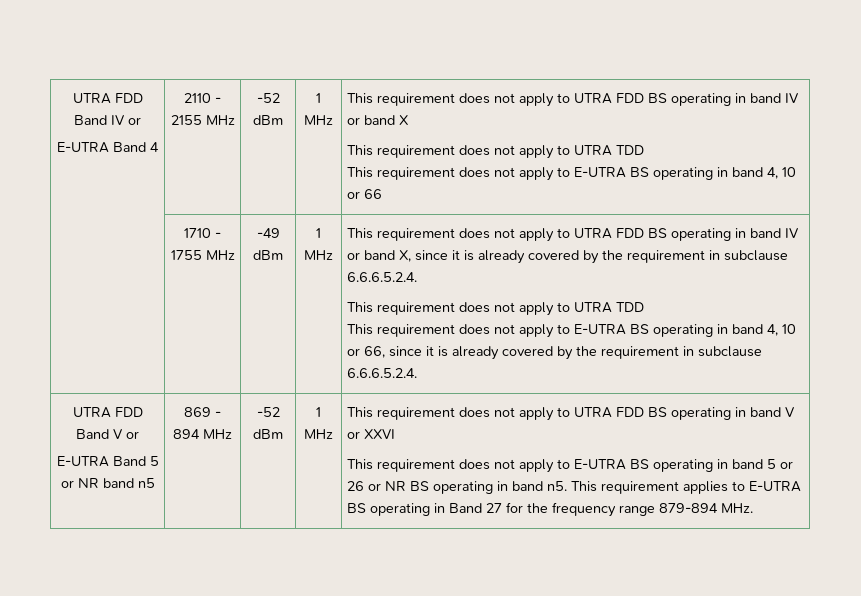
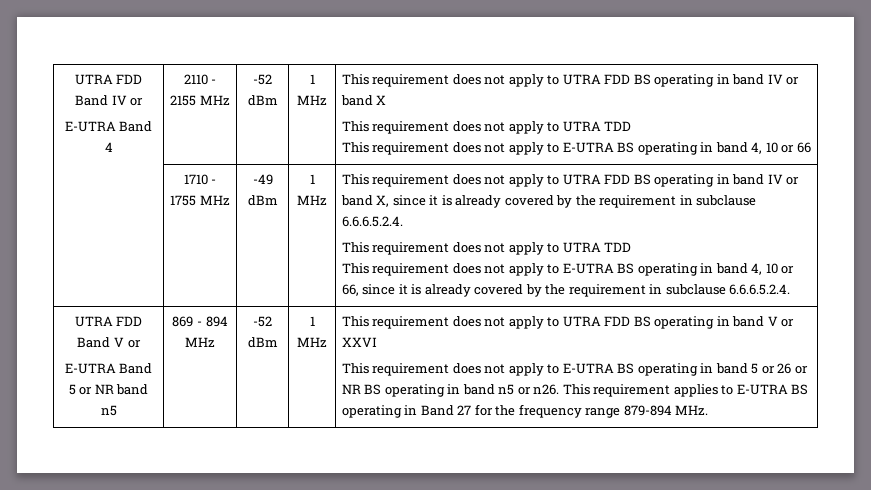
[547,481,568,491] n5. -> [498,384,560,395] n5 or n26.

* * *

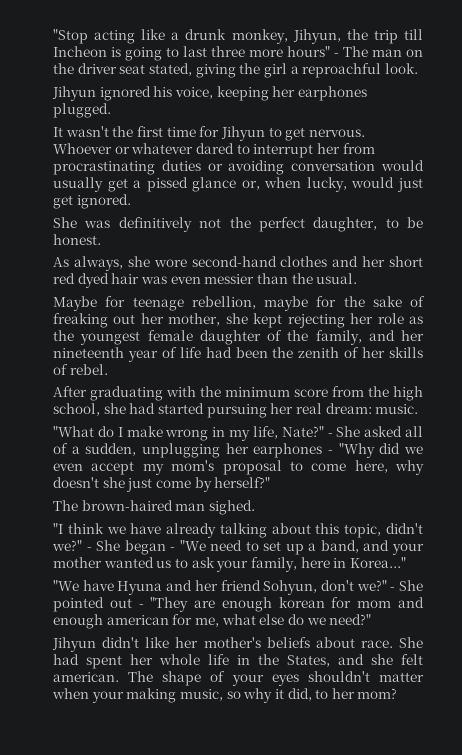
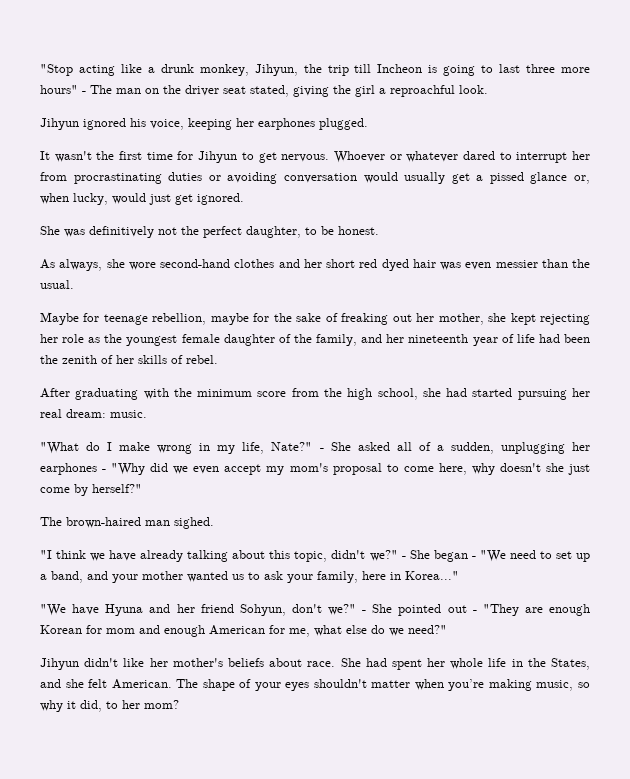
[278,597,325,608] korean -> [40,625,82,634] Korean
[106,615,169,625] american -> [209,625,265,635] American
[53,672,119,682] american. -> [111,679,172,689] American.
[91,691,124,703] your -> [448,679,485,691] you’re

** ABOUT THIS TASK **
Everything from the line containing "[106,615,169,625] american ->" through the line containing "[91,691,124,703] your ->" in the material above should be retyped exactly, both ends included, and nothing more.

** SOLUTION FOR THIS TASK **
[106,615,169,625] american -> [209,625,265,635] American
[53,672,119,682] american. -> [111,679,172,689] American.
[91,691,124,703] your -> [448,679,485,691] you’re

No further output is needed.